When Mattawan Middle School won a prestigious award last fall, it wasn’t for a new program or a single employee. The School of Distinction award bestowed on the west Michigan school recognized a building-wide team-based commitment to students built over two decades.
This week Lt. Gov. Garlin Gilchrist II visited Mattawan Middle in Van Buren County to learn how the school became one of only 11 middle schools nationwide to be honored by the Association for Middle Level Education in 2023.
“I’m just incredibly proud of everyone here,” Gilchrist said in remarks to district students, leaders and staff. “You’re presented with an award because you’ve already done the work, so every education professional who works in every capacity here in this school has made it an amazing environment.”
Karrie Smith, president of the Mattawan Education Association, invited Gilchrist on the tour, which also included MEA President Chandra Madafferi. A 24-year math teacher, Smith has worked at the middle school for 18 years and wanted to call attention to the collaborative model that creates staff cohesion and student success.
“Our administrative team has been together for 17 years, which is unheard of, and our building on the whole sees very little turnover from year to year because people love working here,” Smith said.
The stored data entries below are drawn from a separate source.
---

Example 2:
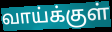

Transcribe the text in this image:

வாய்க்குள்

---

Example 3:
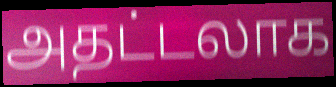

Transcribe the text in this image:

அதட்டலாக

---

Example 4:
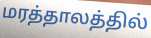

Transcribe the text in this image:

மரத்தாலத்தில்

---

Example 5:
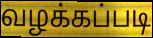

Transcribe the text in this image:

வழக்கப்படி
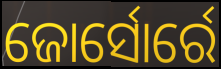
ଜୋର୍ସୋର୍ରେ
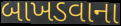
બાખડવાના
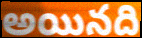
అయినది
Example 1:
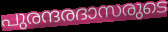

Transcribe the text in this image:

പുരന്ദരദാസരുടെ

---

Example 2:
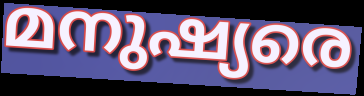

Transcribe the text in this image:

മനുഷ്യരെ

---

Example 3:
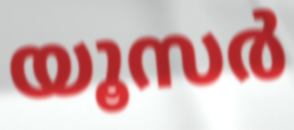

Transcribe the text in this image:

യൂസർ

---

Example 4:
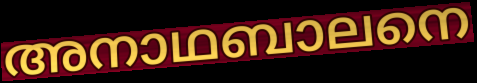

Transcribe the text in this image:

അനാഥബാലനെ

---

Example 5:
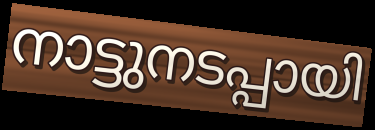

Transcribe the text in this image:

നാട്ടുനടപ്പായി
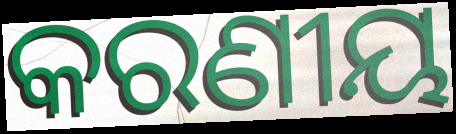
କରଣୀୟ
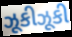
ઝૂકીઝૂકી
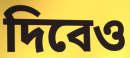
দিবেও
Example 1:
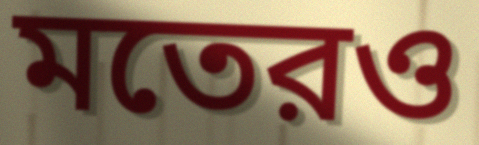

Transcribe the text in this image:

মতেরও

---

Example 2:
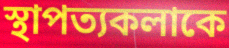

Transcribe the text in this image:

স্থাপত্যকলাকে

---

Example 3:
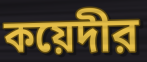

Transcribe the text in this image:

কয়েদীর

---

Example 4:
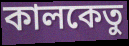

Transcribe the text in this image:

কালকেতু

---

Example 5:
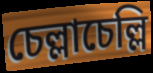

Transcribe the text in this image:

চেল্লাচেল্লি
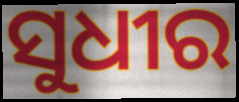
ସୁଧୀର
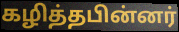
கழித்தபின்னர்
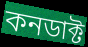
কনডাক্ট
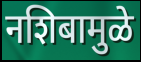
नशिबामुळे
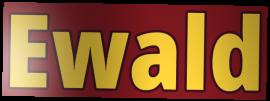
Ewald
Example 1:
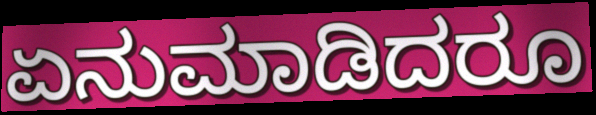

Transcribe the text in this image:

ಏನುಮಾಡಿದರೂ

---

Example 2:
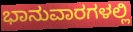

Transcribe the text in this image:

ಭಾನುವಾರಗಳಲ್ಲಿ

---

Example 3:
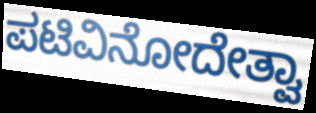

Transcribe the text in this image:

ಪಟಿವಿನೋದೇತ್ವಾ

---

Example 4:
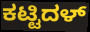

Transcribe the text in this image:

ಕಟ್ಟಿದಳ್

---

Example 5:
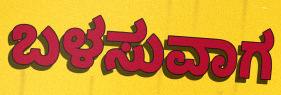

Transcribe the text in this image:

ಬಳಸುವಾಗ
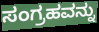
ಸಂಗ್ರಹವನ್ನು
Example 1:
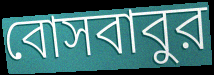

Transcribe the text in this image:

বোসবাবুর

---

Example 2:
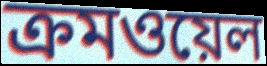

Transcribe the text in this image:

ক্রমওয়েল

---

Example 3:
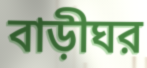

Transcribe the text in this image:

বাড়ীঘর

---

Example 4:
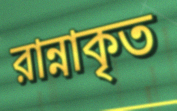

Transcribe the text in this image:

রান্নাকৃত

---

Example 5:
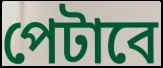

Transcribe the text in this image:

পেটাবে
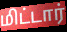
மிட்டார்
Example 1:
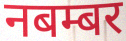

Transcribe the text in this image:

नबम्बर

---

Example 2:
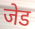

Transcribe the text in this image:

जेड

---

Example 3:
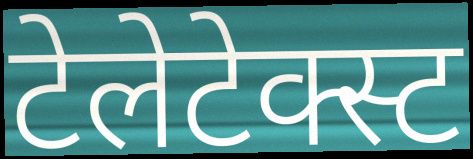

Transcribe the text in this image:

टेलेटेक्स्ट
Gilchrist and Madafferi were met by student greeters and led by student guides in a tour of several classrooms of MEA member educators teaching science, math, social studies and Strides English language arts for special education students (where Gilchrist was served a cup of hot chocolate).
At every turn, Gilchrist asked students what they loved about their learning and their teachers.
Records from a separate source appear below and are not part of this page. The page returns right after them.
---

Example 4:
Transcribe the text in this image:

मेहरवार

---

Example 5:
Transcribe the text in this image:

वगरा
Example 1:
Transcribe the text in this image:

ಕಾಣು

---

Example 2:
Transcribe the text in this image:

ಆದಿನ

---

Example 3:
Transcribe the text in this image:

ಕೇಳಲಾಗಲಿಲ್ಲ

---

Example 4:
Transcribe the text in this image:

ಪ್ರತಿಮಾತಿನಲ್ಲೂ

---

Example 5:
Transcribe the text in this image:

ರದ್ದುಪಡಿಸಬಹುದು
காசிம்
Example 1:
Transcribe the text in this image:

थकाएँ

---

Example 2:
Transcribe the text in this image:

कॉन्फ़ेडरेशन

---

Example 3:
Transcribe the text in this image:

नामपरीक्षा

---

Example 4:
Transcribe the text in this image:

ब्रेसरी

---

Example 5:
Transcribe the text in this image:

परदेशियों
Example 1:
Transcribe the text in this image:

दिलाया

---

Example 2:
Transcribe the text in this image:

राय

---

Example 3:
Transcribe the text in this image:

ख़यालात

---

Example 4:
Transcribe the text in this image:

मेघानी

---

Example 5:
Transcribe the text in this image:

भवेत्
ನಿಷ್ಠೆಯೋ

He got answers back that demonstrated the powerful personal relationships that educators develop with students: She makes it fun to learn. I like learning life skills such as teamwork and problem-solving, not just science. She’s always moving around the room, looking for people to help.
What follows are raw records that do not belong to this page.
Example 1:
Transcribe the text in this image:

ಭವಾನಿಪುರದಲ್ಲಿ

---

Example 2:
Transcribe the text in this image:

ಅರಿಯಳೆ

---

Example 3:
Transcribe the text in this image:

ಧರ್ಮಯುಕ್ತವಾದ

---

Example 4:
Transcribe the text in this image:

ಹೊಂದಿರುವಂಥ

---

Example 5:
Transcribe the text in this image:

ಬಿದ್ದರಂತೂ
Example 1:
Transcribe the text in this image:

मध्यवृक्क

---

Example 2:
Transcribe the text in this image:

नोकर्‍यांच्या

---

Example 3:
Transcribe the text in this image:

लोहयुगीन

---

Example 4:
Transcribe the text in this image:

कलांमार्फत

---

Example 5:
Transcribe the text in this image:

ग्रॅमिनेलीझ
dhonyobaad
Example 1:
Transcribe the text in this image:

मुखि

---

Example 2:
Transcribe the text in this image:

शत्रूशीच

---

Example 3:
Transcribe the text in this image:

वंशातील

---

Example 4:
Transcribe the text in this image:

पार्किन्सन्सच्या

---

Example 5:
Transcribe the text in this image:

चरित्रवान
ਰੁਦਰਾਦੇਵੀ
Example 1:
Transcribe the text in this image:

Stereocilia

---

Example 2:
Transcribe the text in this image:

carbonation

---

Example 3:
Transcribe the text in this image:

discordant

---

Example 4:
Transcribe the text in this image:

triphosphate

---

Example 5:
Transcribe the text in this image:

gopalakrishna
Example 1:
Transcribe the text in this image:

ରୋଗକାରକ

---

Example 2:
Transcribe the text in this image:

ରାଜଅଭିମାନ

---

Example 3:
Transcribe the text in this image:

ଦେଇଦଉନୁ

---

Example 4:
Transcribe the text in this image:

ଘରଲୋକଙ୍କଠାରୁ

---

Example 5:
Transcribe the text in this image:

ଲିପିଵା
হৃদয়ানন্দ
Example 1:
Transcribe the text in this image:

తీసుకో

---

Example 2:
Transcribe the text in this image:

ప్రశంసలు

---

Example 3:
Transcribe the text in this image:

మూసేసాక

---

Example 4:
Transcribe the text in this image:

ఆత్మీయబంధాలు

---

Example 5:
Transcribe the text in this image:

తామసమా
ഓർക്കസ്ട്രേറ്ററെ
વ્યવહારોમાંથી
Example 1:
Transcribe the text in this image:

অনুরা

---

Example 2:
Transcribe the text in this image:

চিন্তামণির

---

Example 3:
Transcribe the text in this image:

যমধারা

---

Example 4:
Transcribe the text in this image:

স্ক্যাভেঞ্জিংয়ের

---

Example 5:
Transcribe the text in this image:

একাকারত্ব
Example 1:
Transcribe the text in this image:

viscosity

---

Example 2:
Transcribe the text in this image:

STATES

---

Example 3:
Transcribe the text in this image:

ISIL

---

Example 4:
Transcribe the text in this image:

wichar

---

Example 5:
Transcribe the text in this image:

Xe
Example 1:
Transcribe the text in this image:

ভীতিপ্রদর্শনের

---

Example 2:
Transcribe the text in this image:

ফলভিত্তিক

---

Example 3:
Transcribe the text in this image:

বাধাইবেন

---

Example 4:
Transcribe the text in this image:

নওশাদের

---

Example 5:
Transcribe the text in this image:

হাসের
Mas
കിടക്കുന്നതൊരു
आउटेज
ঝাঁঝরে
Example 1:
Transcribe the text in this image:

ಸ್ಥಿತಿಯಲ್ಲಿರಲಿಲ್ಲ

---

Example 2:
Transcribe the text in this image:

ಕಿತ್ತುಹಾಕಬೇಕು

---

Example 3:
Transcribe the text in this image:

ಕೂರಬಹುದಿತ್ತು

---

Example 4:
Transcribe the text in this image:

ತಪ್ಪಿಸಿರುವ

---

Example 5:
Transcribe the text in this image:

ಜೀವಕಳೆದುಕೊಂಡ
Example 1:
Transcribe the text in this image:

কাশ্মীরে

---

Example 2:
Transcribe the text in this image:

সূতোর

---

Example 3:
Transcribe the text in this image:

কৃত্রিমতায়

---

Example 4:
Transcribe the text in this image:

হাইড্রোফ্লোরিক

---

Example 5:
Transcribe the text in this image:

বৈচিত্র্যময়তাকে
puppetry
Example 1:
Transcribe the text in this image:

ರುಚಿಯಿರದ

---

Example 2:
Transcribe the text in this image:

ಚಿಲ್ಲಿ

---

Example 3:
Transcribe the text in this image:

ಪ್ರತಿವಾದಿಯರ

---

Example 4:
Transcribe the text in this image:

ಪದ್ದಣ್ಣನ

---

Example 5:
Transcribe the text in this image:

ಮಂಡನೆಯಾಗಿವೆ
“Gov. Gretchen Whitmer and I care very deeply about education,” Gilchrist said. “We want to make sure that every student, every family, every household, every community is deeply supported with everything they need to be successful. That starts with an amazing education, and in order for an amazing education to be possible we have to take care of education professionals.”
Principal Chip Schuman told Gilchrist the educators at Mattawan Middle work very deliberately to create a sense of family with a culture of attention to individual students and their needs. For that reason the award reflects the work of “a whole community of people,” he said.
“What a huge honor this is to have you here and to talk about middle-level education,” Schuman said. “This is something that we take very seriously, because we want to make sure we provide a developmentally appropriate education for kids in the middle.”
The school day’s design prioritizes collaboration across various teams organized to support students, from subject-matter teams planning lessons and common assessments to cross-curricular grade-level teams planning and problem-solving day-to-day issues, said Smith, the local union president.
“The schedule is organized to give teams common planning time, so we can stay focused on doing what is best for the students we have in front of us – mentally, developmentally, personally, academically,” Smith said. “We recognize that middle-level kids are different from elementary and high school.”
The school’s staff includes counselors, a psychologist and social worker, plus student engagement specialists with programming that includes the Capturing Kids Hearts approach, peer mentoring, robotics for all students, and a sensory space for students known as the Den.
Every staff member sees supporting students as their job over and above official job duties or content they teach, Smith said.
“You could ask any student in this school to name an adult beyond the counselors that is someone they can go to if they have a problem or a need, and every one could name a person, no problem. Every student has someone they trust to be a mentor or advocate if they’re having a bad day.”
Gilchrist said the school is a wonderful example of why he and the governor work hard every day to find ways to open the doors of opportunity even wider for students by supporting educators and public schools from pre-K to colleges and universities.
“One of our most important priories as leaders is to show education professionals that they matter to us in Michigan, that they are critical to the state’s present and future,” Gilchrist said.